THE TASK —
Write each of the records out again exactly.

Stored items
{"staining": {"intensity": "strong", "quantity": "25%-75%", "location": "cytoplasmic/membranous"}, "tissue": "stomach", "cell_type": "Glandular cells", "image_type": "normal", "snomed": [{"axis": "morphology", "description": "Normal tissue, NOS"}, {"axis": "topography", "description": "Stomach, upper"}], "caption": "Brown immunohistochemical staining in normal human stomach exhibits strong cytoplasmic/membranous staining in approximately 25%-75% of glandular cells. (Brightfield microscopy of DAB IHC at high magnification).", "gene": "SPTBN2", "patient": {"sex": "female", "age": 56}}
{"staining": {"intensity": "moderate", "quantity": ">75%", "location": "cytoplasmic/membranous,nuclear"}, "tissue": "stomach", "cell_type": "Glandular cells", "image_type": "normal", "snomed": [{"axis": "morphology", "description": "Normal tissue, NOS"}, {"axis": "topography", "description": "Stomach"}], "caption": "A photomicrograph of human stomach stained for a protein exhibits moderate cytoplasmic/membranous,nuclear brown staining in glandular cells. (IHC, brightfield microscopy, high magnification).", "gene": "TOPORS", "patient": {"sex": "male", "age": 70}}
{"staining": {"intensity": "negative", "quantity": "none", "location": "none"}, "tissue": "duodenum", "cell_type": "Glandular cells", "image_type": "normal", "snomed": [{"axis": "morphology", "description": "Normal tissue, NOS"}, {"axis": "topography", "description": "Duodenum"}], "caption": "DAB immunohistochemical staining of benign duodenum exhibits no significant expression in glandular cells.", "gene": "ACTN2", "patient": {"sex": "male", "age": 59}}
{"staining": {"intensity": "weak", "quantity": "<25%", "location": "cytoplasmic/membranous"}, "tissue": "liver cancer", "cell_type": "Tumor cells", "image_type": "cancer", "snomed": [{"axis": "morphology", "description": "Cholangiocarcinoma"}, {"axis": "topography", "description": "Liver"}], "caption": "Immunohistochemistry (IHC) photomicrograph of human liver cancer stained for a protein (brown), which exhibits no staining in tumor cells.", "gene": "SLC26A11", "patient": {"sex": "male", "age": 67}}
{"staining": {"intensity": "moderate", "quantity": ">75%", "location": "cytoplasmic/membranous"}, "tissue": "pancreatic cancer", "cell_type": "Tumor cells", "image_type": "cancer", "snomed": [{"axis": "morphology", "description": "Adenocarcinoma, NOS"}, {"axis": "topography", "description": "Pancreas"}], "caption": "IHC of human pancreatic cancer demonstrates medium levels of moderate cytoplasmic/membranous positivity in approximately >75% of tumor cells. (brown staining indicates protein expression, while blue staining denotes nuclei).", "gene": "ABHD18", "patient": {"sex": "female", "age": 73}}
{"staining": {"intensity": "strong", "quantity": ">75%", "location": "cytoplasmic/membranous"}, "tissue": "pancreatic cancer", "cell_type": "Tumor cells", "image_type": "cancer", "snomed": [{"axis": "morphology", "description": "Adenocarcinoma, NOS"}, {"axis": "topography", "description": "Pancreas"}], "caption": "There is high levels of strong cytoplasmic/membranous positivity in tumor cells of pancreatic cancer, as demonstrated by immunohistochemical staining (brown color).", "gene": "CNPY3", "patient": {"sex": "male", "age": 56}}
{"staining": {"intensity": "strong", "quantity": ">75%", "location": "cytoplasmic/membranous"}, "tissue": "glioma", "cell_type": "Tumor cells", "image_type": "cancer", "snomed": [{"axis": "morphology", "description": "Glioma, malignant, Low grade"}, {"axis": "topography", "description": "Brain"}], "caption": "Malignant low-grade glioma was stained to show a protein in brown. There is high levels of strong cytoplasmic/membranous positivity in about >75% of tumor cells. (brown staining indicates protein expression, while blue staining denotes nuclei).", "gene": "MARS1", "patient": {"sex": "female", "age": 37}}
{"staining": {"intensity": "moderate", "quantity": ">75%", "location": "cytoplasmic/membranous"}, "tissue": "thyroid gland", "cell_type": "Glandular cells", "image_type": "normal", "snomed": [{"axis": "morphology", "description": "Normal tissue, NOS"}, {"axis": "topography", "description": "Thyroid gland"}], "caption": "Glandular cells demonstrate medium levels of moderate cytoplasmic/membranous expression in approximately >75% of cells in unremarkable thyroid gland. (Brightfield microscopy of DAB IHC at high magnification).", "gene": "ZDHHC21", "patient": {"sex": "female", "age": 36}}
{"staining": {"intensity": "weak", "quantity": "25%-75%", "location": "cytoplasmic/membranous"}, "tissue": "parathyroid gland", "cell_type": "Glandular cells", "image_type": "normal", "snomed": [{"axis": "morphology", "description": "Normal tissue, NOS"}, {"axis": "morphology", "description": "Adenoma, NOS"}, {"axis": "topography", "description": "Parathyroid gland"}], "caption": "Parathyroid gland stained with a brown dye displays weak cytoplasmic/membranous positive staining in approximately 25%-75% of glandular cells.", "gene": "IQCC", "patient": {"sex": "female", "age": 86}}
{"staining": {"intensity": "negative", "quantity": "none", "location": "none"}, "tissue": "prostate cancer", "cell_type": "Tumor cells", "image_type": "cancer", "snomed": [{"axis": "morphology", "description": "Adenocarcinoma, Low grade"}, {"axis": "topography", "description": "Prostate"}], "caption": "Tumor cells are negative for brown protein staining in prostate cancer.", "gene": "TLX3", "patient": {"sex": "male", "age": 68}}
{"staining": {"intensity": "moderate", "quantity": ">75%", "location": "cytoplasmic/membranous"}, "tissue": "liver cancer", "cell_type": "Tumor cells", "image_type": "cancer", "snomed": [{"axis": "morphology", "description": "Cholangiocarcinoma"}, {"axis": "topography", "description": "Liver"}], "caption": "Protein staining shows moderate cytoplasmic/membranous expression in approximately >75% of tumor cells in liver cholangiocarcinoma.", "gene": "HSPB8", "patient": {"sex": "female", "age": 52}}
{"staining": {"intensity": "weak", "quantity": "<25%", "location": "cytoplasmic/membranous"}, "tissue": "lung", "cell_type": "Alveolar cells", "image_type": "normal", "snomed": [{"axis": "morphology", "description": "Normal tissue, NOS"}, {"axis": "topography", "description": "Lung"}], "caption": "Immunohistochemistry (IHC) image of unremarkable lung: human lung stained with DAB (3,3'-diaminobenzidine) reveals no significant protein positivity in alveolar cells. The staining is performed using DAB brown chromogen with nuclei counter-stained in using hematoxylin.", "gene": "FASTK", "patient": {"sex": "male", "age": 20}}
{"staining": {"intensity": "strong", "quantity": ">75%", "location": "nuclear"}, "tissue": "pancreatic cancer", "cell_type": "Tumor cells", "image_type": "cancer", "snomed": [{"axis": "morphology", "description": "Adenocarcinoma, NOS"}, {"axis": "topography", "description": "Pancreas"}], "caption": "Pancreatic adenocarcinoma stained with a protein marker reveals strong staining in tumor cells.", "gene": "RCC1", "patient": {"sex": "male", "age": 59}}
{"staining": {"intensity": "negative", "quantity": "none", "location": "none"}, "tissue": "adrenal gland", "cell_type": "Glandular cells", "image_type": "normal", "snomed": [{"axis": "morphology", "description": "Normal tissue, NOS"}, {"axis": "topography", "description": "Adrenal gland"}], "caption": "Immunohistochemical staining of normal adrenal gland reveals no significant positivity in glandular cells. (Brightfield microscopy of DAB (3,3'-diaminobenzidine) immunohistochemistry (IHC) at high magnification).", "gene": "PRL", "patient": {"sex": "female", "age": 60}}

WRITTEN RESPONSE —
{"staining": {"intensity": "strong", "quantity": "25%-75%", "location": "cytoplasmic/membranous"}, "tissue": "stomach", "cell_type": "Glandular cells", "image_type": "normal", "snomed": [{"axis": "morphology", "description": "Normal tissue, NOS"}, {"axis": "topography", "description": "Stomach, upper"}], "caption": "Brown immunohistochemical staining in normal human stomach exhibits strong cytoplasmic/membranous staining in approximately 25%-75% of glandular cells. (Brightfield microscopy of DAB IHC at high magnification).", "gene": "SPTBN2", "patient": {"sex": "female", "age": 56}}
{"staining": {"intensity": "moderate", "quantity": ">75%", "location": "cytoplasmic/membranous,nuclear"}, "tissue": "stomach", "cell_type": "Glandular cells", "image_type": "normal", "snomed": [{"axis": "morphology", "description": "Normal tissue, NOS"}, {"axis": "topography", "description": "Stomach"}], "caption": "A photomicrograph of human stomach stained for a protein exhibits moderate cytoplasmic/membranous,nuclear brown staining in glandular cells. (IHC, brightfield microscopy, high magnification).", "gene": "TOPORS", "patient": {"sex": "male", "age": 70}}
{"staining": {"intensity": "negative", "quantity": "none", "location": "none"}, "tissue": "duodenum", "cell_type": "Glandular cells", "image_type": "normal", "snomed": [{"axis": "morphology", "description": "Normal tissue, NOS"}, {"axis": "topography", "description": "Duodenum"}], "caption": "DAB immunohistochemical staining of benign duodenum exhibits no significant expression in glandular cells.", "gene": "ACTN2", "patient": {"sex": "male", "age": 59}}
{"staining": {"intensity": "weak", "quantity": "<25%", "location": "cytoplasmic/membranous"}, "tissue": "liver cancer", "cell_type": "Tumor cells", "image_type": "cancer", "snomed": [{"axis": "morphology", "description": "Cholangiocarcinoma"}, {"axis": "topography", "description": "Liver"}], "caption": "Immunohistochemistry (IHC) photomicrograph of human liver cancer stained for a protein (brown), which exhibits no staining in tumor cells.", "gene": "SLC26A11", "patient": {"sex": "male", "age": 67}}
{"staining": {"intensity": "moderate", "quantity": ">75%", "location": "cytoplasmic/membranous"}, "tissue": "pancreatic cancer", "cell_type": "Tumor cells", "image_type": "cancer", "snomed": [{"axis": "morphology", "description": "Adenocarcinoma, NOS"}, {"axis": "topography", "description": "Pancreas"}], "caption": "IHC of human pancreatic cancer demonstrates medium levels of moderate cytoplasmic/membranous positivity in approximately >75% of tumor cells. (brown staining indicates protein expression, while blue staining denotes nuclei).", "gene": "ABHD18", "patient": {"sex": "female", "age": 73}}
{"staining": {"intensity": "strong", "quantity": ">75%", "location": "cytoplasmic/membranous"}, "tissue": "pancreatic cancer", "cell_type": "Tumor cells", "image_type": "cancer", "snomed": [{"axis": "morphology", "description": "Adenocarcinoma, NOS"}, {"axis": "topography", "description": "Pancreas"}], "caption": "There is high levels of strong cytoplasmic/membranous positivity in tumor cells of pancreatic cancer, as demonstrated by immunohistochemical staining (brown color).", "gene": "CNPY3", "patient": {"sex": "male", "age": 56}}
{"staining": {"intensity": "strong", "quantity": ">75%", "location": "cytoplasmic/membranous"}, "tissue": "glioma", "cell_type": "Tumor cells", "image_type": "cancer", "snomed": [{"axis": "morphology", "description": "Glioma, malignant, Low grade"}, {"axis": "topography", "description": "Brain"}], "caption": "Malignant low-grade glioma was stained to show a protein in brown. There is high levels of strong cytoplasmic/membranous positivity in about >75% of tumor cells. (brown staining indicates protein expression, while blue staining denotes nuclei).", "gene": "MARS1", "patient": {"sex": "female", "age": 37}}
{"staining": {"intensity": "moderate", "quantity": ">75%", "location": "cytoplasmic/membranous"}, "tissue": "thyroid gland", "cell_type": "Glandular cells", "image_type": "normal", "snomed": [{"axis": "morphology", "description": "Normal tissue, NOS"}, {"axis": "topography", "description": "Thyroid gland"}], "caption": "Glandular cells demonstrate medium levels of moderate cytoplasmic/membranous expression in approximately >75% of cells in unremarkable thyroid gland. (Brightfield microscopy of DAB IHC at high magnification).", "gene": "ZDHHC21", "patient": {"sex": "female", "age": 36}}
{"staining": {"intensity": "weak", "quantity": "25%-75%", "location": "cytoplasmic/membranous"}, "tissue": "parathyroid gland", "cell_type": "Glandular cells", "image_type": "normal", "snomed": [{"axis": "morphology", "description": "Normal tissue, NOS"}, {"axis": "morphology", "description": "Adenoma, NOS"}, {"axis": "topography", "description": "Parathyroid gland"}], "caption": "Parathyroid gland stained with a brown dye displays weak cytoplasmic/membranous positive staining in approximately 25%-75% of glandular cells.", "gene": "IQCC", "patient": {"sex": "female", "age": 86}}
{"staining": {"intensity": "negative", "quantity": "none", "location": "none"}, "tissue": "prostate cancer", "cell_type": "Tumor cells", "image_type": "cancer", "snomed": [{"axis": "morphology", "description": "Adenocarcinoma, Low grade"}, {"axis": "topography", "description": "Prostate"}], "caption": "Tumor cells are negative for brown protein staining in prostate cancer.", "gene": "TLX3", "patient": {"sex": "male", "age": 68}}
{"staining": {"intensity": "moderate", "quantity": ">75%", "location": "cytoplasmic/membranous"}, "tissue": "liver cancer", "cell_type": "Tumor cells", "image_type": "cancer", "snomed": [{"axis": "morphology", "description": "Cholangiocarcinoma"}, {"axis": "topography", "description": "Liver"}], "caption": "Protein staining shows moderate cytoplasmic/membranous expression in approximately >75% of tumor cells in liver cholangiocarcinoma.", "gene": "HSPB8", "patient": {"sex": "female", "age": 52}}
{"staining": {"intensity": "weak", "quantity": "<25%", "location": "cytoplasmic/membranous"}, "tissue": "lung", "cell_type": "Alveolar cells", "image_type": "normal", "snomed": [{"axis": "morphology", "description": "Normal tissue, NOS"}, {"axis": "topography", "description": "Lung"}], "caption": "Immunohistochemistry (IHC) image of unremarkable lung: human lung stained with DAB (3,3'-diaminobenzidine) reveals no significant protein positivity in alveolar cells. The staining is performed using DAB brown chromogen with nuclei counter-stained in using hematoxylin.", "gene": "FASTK", "patient": {"sex": "male", "age": 20}}
{"staining": {"intensity": "strong", "quantity": ">75%", "location": "nuclear"}, "tissue": "pancreatic cancer", "cell_type": "Tumor cells", "image_type": "cancer", "snomed": [{"axis": "morphology", "description": "Adenocarcinoma, NOS"}, {"axis": "topography", "description": "Pancreas"}], "caption": "Pancreatic adenocarcinoma stained with a protein marker reveals strong staining in tumor cells.", "gene": "RCC1", "patient": {"sex": "male", "age": 59}}
{"staining": {"intensity": "negative", "quantity": "none", "location": "none"}, "tissue": "adrenal gland", "cell_type": "Glandular cells", "image_type": "normal", "snomed": [{"axis": "morphology", "description": "Normal tissue, NOS"}, {"axis": "topography", "description": "Adrenal gland"}], "caption": "Immunohistochemical staining of normal adrenal gland reveals no significant positivity in glandular cells. (Brightfield microscopy of DAB (3,3'-diaminobenzidine) immunohistochemistry (IHC) at high magnification).", "gene": "PRL", "patient": {"sex": "female", "age": 60}}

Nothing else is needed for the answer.